Selain itu, Kabupaten Majalengka, Kabupaten Kuningan, Kabupaten Cirebon, Kabupaten Garut, Kota Tasikmalaya, Kabupaten Ciamis, Kota Banjar, Kabupaten Karawang, Kabupaten Subang, dan Kabupaten Sukabumi.
Di luar daerah tersebut, pemberlakuan Adaptasi Kebiasaan Baru (AKB) diberlakukan di Kota Cirebon, Kota Sukabumi, Kabupaten Indramayu, Kabupaten Purwakarta, Kabupaten Cianjur, Kabupaten Tasikmalaya, dan Kabupaten Pangandaran.
“Berdasarkan data per 10 Januari 2021, terdapat enam daerah di Jabar yang berada di zona merah dan 15 daerah berkategori zona resiko sedang. Ada beberapa kesepakatan hasil rapat koordinasi dengan dinas pariwisata tingkat kabupaten kota,” kata Dedi, Selasa (12/1/2021).
BACA JUGA: Tim Satgas Covid-19 Kota Bandung Sidak Penerapan Prokes Di Mall
Beberapa isu strategis yang disepakati adalah penerapan PSBB/PPKM di zona merah dengan melakukan penutupan destinasi wisata seperti di daerah Kabupaten Garut, lalu menurunkan kapasitas sebesar 25 persen, meningkatkan patroli protokol kesehatan, dan pengawasan ketat di destinasi wisata seperti di daerah Bekasi, Karawang, Ciamis, Depok.
Sedangkan kabupaten kota yang berada di zona oranye, selain memperketat protokol kesehatan, mengurangi kapasitas 25 persen, juga meningkatkan screening wisatawan yang masuk dengan Rapid Test Antigen.
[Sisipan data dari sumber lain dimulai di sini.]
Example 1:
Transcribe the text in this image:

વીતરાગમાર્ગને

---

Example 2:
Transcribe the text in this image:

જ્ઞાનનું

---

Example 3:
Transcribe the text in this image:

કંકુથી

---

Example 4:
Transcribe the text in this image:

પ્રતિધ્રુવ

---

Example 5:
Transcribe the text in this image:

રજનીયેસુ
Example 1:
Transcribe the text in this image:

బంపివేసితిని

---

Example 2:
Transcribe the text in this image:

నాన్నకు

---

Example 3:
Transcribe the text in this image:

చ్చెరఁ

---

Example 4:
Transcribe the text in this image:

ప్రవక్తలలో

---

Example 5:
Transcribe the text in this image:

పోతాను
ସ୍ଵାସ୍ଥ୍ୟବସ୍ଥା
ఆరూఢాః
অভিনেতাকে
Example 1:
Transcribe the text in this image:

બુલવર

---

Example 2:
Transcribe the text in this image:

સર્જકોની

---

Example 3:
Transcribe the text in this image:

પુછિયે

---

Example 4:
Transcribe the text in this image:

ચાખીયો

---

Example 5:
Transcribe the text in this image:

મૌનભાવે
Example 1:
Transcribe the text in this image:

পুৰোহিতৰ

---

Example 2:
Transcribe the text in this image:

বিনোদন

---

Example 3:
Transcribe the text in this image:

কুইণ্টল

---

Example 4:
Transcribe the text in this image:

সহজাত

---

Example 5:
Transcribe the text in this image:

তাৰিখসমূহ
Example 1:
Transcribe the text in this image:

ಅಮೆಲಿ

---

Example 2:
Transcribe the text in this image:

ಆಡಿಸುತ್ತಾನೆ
Selain itu, dalam rakor Disparbud Jabar itu pun dibahas pula terkait implementasi Kepgub Jabar No. 443/2021 tentang Protokol Kesehatan di Sektor ParBudEkraf yang mengatur tentang waktu operasional Tempat Wisata, Hotel Restoran, Mall, Sanggar, dan Kolam Pancing beserta kapasitas maksimalnya selama PSBB/PPKM.
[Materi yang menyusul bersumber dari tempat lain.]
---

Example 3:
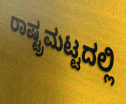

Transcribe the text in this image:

ರಾಷ್ಟ್ರಮಟ್ಟದಲ್ಲಿ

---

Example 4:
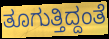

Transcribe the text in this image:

ತೂಗುತ್ತಿದ್ದಂತೆ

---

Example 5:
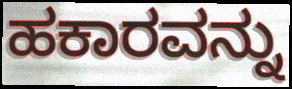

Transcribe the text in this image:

ಹಕಾರವನ್ನು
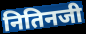
नितिनजी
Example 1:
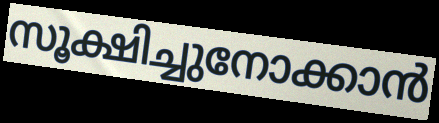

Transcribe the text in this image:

സൂക്ഷിച്ചുനോക്കാൻ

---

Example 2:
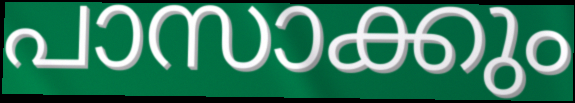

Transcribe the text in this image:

പാസാക്കും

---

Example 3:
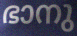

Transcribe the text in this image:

ഭാനു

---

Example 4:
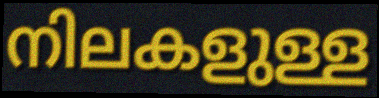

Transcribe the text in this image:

നിലകളുള്ള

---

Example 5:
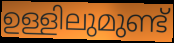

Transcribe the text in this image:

ഉള്ളിലുമുണ്ട്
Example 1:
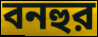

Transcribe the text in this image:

বনহুর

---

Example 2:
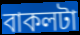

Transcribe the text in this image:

বাকলটা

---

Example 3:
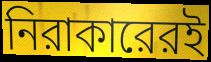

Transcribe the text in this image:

নিরাকারেরই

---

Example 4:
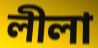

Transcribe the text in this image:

লীলা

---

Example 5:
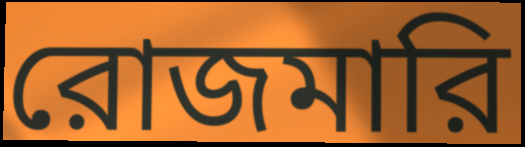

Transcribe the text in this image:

রোজমারি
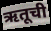
ऋतूची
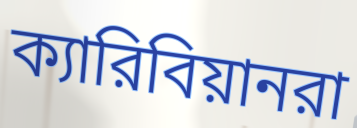
ক্যারিবিয়ানরা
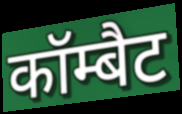
कॉम्बैट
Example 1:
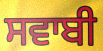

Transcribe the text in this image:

ਸਵਾਬੀ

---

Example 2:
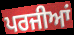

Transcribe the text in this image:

ਪਰਜੀਆਂ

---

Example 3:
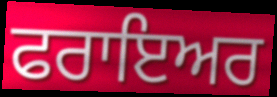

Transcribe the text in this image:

ਫਰਾਇਅਰ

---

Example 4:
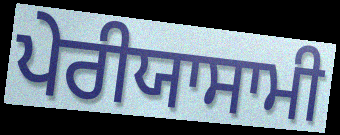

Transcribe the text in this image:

ਪੇਰੀਯਾਸਾਮੀ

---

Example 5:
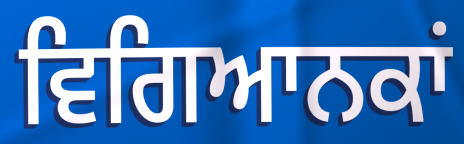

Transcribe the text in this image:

ਵਿਗਿਆਨਕਾਂ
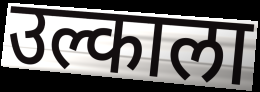
उल्काला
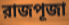
রাজপূজা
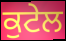
ਕੁਟੇਲ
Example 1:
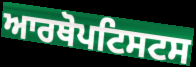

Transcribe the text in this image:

ਆਰਥੋਪਟਿਸਟਸ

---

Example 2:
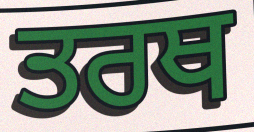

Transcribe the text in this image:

ਤਰਥ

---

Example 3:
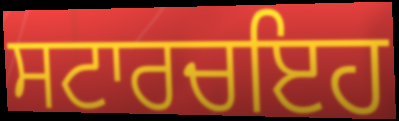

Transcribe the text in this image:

ਸਟਾਰਚਇਹ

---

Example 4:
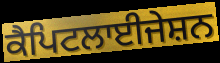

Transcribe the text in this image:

ਕੈਪਿਟਲਾਈਜੇਸ਼ਨ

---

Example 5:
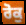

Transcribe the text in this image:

ਰੋਕੁ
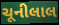
ચૂનીલાલ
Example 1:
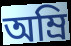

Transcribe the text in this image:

অম্রি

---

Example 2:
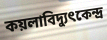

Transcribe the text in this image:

কয়লাবিদ্যুৎকেন্দ্র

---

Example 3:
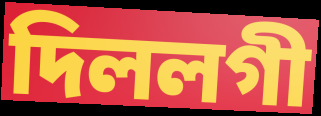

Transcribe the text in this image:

দিললগী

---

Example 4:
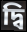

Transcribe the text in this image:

দ্বি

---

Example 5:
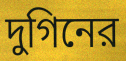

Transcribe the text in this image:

দুগিনের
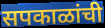
सपकाळांची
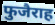
फुजैराह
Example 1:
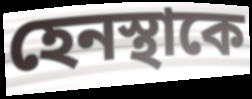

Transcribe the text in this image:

হেনস্থাকে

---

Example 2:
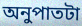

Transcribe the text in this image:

অনুপাতটা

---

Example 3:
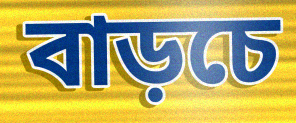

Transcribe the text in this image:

বাড়চে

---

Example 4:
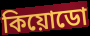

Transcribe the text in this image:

কিয়োডো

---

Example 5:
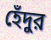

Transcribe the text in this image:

হেঁদুর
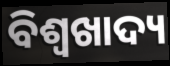
ବିଶ୍ୱଖାଦ୍ୟ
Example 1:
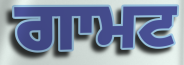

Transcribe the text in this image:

Dalam rakor Disparbud pun beberapa hal yang mengemuka yaitu terkait pengaturan tentang event pernikahan non gedung, kolam pancing di kawasan rural, serta permintaan bantuan rapidtest untuk screening pengunjung di destinasi wisata.
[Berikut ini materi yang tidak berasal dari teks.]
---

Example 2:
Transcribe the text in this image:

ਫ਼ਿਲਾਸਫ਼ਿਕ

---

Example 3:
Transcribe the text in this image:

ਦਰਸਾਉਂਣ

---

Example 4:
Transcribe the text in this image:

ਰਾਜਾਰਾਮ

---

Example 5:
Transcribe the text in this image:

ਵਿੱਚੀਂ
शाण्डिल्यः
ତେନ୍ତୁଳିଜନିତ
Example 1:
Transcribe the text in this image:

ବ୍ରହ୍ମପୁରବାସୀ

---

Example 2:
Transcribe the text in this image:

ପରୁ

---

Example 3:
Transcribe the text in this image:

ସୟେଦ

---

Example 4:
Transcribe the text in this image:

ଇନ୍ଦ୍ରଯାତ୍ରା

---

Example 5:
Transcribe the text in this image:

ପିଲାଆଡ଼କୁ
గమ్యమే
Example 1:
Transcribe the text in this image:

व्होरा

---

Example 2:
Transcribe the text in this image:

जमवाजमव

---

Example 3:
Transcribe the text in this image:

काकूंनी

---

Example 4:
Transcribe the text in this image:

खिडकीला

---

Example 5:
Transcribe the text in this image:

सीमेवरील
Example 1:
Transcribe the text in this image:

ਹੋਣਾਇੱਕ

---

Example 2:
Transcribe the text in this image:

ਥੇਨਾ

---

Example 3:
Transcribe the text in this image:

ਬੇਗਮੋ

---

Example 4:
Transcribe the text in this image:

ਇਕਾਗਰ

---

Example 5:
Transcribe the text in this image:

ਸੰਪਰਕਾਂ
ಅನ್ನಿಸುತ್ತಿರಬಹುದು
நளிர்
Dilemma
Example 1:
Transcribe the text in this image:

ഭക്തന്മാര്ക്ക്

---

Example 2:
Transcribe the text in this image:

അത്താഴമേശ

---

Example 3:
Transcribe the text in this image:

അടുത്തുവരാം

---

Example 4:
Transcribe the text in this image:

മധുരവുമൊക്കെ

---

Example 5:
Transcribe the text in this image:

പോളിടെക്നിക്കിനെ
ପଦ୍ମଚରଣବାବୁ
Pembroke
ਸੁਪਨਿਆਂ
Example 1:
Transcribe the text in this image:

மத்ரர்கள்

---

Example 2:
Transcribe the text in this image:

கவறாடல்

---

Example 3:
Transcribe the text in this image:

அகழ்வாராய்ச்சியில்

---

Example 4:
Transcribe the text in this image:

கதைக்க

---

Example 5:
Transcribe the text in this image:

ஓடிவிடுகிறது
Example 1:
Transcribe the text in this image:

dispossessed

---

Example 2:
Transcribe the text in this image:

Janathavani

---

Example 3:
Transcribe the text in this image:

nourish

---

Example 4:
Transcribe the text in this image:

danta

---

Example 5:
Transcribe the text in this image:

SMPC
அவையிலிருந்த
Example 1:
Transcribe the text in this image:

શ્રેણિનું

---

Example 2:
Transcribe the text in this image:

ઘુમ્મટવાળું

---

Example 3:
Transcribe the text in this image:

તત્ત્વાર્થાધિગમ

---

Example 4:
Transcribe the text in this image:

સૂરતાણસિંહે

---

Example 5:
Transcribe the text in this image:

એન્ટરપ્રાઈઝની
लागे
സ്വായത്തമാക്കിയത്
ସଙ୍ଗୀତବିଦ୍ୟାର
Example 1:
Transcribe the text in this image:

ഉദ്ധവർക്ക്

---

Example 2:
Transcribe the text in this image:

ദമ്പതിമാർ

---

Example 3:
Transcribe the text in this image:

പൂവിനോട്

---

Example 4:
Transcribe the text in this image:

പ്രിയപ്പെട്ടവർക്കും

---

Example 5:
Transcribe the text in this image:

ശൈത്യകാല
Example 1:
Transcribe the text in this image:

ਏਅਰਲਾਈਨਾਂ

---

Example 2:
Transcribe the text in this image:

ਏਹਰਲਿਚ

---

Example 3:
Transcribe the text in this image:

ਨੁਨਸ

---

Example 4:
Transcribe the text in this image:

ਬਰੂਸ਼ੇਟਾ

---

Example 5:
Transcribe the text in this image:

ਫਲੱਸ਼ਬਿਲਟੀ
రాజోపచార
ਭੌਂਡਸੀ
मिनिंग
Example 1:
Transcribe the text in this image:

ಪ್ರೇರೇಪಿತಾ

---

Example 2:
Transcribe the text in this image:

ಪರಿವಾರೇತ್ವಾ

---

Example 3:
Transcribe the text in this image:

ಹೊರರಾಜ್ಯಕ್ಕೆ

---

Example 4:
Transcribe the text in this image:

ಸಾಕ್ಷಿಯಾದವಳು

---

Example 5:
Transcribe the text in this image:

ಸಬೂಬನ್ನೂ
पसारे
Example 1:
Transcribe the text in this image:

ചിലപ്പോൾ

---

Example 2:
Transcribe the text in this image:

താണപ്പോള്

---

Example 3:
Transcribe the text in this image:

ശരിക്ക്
“Hasil rapat disepakati jika kabupaten kota harus konsisten merujuk ke zona resiko dalam antisipasi lonjakan Covid-19. Lalu, meningkatkan kepatuhan untuk industri wisata dan pelaku wisata melalu screening rapid antigen,” kata Kepala Disparbud Jabar.
“Dibentuk posko prokes dan manajemen gugus di masing-masing tempat wisata, hotel dan resto, pengawasan dan edukasi pelaku dan pengunjung dan cek point antar wilayah dengan screening rapid antigen,” Dedi menambahkan.
Secara terpisah, Pemerintah Kota Bandung mulai menerapkan batasan kegiatan untuk sektor perkantoran, restoran dan lain-lain. Kebijakan ini sekaligus melengkapi upaya pengetesan bagi warga yang datang ke Kota Bandung.
Semua tertuang dalam peraturan Wali Kota berkaitan dengan penerapan Pembatasan Sosial Berskala Besar (PSBB) Proporsional. Dalam perwal itu disebutkan juga berkaitan kewajiban pendatang membawa hasil rapid tes antigen bila masuk ke Kota Bandung.
Dalam poin yang tertuang, disebutkan setiap orang yang berasal dari luar daerah yang termasuk zona merah dan zona hitam termasuk berasal dari luar negeri berkunjung ke daerah kota menggunakan berbagai moda transportasi diwajibkan membawa rapid tes antigen, dan wajib melakukan isolasi mandiri selama 10 hari. Ini berlaku bagi warga Kota Bandung yang melakukan perjalanan ke luar daerah.
Pemerintah Kota (Pemkot) Bandung mengatur oprasional perkantoran selama pemberlakuan Pembatasan Sosial Berskala Besar (PSBB) Proporsional. Jam kantor dibatasi hingga pukul 16.00 WIB. Lalu 75 persen pegawai kantor disarankan bekerja dari rumah atau Work From Home (WFH).
“Pimpinan tempat kerja/perkantoran mengutamakan pekerjaan bagi pegawai/karyawan melalui pengaturan bekerja dari rumah (work from home) sebanyak 75 persen dari jumlah pegawai dengan memberlakukan protokol kesehatan secara lebih ketat,” kata Dedi.